A complete parser-building tool like ANTLR or YACC is necessary if you want to parse C++ from scratch, but it's overkill for your purposes.
It reads over my source files, makes a list of classes, their members, their functions, etc. which is then used to generate new code.
Two main options:
GCC-XML can generate a list of classes, members, and functions. The distribution version on their web site is quite old; try the CVS version instead. I don't know about the availability of a Windows port.
Doxygen is designed for producing documentation, but it can also produce an XML output, which you should be able to use to do what you want.
Currently I just use it to make it easy to read and write my data structures to a plain text file...
This is known as serialization. Try Boost.Serialization or maybe libs11n or Google Protocol Buffers. Stack Overflow has further discussion.
...but I could do other things as well.
Other cool applications of this kind of automatic code generation include reflection (inspecting your objects' members at runtime, using duck typing with C++, etc.) and generating wrappers for calling C++ from scripting languages. For a C++ reflection library, see Reflex. For an example of generating wrappers for scripting languages, see Boost.Python or SWIG.
The C++ FAQ Lite has references to YACC grammars for C++. YACC is an old-school parser that was used to generate parser output, clumsy and difficult to learn but very powerful. Nowadays, you'd use Gnu Bison instead of YACC.
Don't forget about Cog. It requires you to know Python. In essence it embeds the output of Python scripts into your code. It's absurdly easy to use, but it takes a totally different approach from things like ANTLR and its purpose is somewhat different.
Maybe Boost::Serialize or ANTLR?
I answered a similar question (re splitting source files into separate header and cpp files) by suggesting the use of lzz.
lzz has a very powerful C++ parser that builds a representation for everything except the bodies of functions. As long as you don't need the contents of the function bodies you you could modify 'lzz' so that it performs the generation step you want.

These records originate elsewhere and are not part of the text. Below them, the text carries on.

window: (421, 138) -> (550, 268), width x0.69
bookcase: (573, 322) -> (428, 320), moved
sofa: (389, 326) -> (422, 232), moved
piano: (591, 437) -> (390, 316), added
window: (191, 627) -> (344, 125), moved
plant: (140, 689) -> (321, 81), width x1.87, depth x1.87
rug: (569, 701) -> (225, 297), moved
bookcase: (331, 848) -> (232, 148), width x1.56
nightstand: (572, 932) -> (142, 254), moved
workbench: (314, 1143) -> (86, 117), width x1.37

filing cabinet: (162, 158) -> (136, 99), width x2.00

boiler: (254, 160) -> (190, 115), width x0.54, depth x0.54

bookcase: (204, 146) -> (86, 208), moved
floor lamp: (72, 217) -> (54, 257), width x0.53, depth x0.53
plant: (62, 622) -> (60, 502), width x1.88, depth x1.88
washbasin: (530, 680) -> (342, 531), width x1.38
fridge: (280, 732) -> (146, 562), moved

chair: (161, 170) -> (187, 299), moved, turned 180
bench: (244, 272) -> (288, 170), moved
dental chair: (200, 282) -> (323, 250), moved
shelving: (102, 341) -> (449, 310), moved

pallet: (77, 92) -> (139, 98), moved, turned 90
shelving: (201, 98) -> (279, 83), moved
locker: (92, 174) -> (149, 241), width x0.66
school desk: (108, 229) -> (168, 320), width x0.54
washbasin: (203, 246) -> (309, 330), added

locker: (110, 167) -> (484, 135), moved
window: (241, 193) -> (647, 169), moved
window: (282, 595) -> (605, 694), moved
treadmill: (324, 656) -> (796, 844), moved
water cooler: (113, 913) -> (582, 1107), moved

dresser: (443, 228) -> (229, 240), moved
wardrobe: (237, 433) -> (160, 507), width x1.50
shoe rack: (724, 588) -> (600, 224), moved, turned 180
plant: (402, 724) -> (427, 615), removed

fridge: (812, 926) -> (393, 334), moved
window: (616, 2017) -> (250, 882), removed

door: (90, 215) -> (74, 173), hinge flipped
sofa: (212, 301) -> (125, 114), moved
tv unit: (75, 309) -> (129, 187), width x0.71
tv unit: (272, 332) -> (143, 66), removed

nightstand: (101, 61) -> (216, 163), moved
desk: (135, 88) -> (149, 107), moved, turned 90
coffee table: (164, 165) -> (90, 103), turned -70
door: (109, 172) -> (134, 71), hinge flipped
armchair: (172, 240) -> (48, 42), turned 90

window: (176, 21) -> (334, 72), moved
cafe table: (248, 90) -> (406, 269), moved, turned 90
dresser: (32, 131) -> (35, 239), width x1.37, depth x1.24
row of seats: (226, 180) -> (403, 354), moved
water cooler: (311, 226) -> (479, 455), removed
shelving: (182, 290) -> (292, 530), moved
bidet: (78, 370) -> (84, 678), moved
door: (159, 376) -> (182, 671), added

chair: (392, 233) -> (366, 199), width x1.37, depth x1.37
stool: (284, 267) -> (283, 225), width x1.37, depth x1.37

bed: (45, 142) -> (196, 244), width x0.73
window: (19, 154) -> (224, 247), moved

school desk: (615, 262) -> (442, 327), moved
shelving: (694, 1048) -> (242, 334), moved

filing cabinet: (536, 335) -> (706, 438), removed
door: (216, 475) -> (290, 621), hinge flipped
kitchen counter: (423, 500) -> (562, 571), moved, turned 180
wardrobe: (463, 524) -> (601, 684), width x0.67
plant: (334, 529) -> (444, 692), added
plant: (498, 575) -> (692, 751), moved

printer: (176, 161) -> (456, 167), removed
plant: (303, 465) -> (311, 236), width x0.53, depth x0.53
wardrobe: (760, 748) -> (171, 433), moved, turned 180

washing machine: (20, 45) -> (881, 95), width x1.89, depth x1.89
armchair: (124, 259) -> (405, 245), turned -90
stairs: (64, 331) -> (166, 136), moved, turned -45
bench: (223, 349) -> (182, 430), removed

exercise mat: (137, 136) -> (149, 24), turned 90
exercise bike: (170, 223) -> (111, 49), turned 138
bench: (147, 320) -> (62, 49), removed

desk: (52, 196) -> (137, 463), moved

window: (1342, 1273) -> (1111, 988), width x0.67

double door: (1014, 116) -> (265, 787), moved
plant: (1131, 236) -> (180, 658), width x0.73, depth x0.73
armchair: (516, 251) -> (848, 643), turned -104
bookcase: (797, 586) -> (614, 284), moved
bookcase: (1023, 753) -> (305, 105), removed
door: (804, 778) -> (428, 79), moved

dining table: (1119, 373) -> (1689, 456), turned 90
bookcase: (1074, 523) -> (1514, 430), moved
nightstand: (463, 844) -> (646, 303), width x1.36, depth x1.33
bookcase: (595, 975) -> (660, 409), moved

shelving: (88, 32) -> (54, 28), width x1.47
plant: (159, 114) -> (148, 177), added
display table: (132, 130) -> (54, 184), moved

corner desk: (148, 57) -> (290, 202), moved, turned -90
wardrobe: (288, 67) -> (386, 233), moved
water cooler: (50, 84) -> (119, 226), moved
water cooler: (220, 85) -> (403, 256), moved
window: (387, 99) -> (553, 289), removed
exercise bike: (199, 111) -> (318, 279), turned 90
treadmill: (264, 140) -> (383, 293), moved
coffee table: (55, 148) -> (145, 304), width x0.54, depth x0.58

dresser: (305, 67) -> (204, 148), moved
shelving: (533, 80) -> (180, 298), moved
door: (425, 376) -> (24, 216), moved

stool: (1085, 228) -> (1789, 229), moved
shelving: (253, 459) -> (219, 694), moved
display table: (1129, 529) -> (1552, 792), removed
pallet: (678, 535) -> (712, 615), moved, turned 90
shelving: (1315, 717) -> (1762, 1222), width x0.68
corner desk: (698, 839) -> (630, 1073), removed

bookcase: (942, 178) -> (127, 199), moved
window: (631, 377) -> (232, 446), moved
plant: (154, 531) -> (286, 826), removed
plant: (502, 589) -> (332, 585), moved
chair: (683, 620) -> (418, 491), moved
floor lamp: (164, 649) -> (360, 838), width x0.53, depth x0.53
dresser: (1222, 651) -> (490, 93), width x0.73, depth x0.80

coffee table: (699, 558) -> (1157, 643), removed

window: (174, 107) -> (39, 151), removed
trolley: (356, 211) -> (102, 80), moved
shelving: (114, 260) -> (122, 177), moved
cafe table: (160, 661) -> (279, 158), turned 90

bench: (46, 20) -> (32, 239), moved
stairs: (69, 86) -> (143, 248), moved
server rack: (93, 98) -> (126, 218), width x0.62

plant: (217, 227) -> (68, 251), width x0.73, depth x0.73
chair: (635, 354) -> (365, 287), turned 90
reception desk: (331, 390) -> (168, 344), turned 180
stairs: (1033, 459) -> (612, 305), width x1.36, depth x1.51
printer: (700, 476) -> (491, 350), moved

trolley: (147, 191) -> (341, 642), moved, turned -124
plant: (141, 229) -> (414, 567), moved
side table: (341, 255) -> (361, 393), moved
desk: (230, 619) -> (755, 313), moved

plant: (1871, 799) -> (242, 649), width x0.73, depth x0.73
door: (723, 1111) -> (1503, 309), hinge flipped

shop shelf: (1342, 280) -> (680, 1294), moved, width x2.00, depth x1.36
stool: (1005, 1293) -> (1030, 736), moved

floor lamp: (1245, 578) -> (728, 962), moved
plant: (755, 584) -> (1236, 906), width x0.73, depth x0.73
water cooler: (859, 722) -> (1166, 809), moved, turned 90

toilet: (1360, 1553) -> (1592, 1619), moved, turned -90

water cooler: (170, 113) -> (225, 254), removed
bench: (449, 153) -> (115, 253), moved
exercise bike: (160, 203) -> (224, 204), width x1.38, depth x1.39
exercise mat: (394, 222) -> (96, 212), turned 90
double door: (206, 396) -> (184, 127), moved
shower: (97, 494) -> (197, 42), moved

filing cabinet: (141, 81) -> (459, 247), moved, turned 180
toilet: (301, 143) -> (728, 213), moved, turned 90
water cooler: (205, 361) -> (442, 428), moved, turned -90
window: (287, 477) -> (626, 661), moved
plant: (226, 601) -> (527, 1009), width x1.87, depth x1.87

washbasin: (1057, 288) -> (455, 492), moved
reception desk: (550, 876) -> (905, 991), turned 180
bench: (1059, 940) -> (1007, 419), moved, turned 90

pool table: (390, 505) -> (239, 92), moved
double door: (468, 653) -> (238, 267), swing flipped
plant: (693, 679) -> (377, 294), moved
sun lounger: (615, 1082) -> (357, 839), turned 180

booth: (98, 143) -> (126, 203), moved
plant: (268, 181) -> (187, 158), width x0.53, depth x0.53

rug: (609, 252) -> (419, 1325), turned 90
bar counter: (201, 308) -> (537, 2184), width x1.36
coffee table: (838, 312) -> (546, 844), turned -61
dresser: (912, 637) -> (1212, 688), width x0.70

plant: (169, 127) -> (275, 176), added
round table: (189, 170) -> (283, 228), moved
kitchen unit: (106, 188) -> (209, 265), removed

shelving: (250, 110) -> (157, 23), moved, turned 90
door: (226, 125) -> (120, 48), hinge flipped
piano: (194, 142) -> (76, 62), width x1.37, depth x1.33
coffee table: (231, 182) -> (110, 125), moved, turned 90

If you want tools that can parse production C++ code, and carry out arbitrary analyses and transformations, see our DMS Software Reengineering Toolkit and its C++ front end.
It would be straightforward to use the information DMS can provide about C++ code, its structures, types, instances, to generate such access functions. If you wanted to generate access functions in another language, DMS provides means to code transformations from the input language (in this case, C++) to that target language.
Mozilla developed Pork for this kind of thing. I can't say it's easy to use (or even to build), but it is in production.
I've already used professionally the Nvelocity engine combined with C# as a prevoius step to coding, with very good results.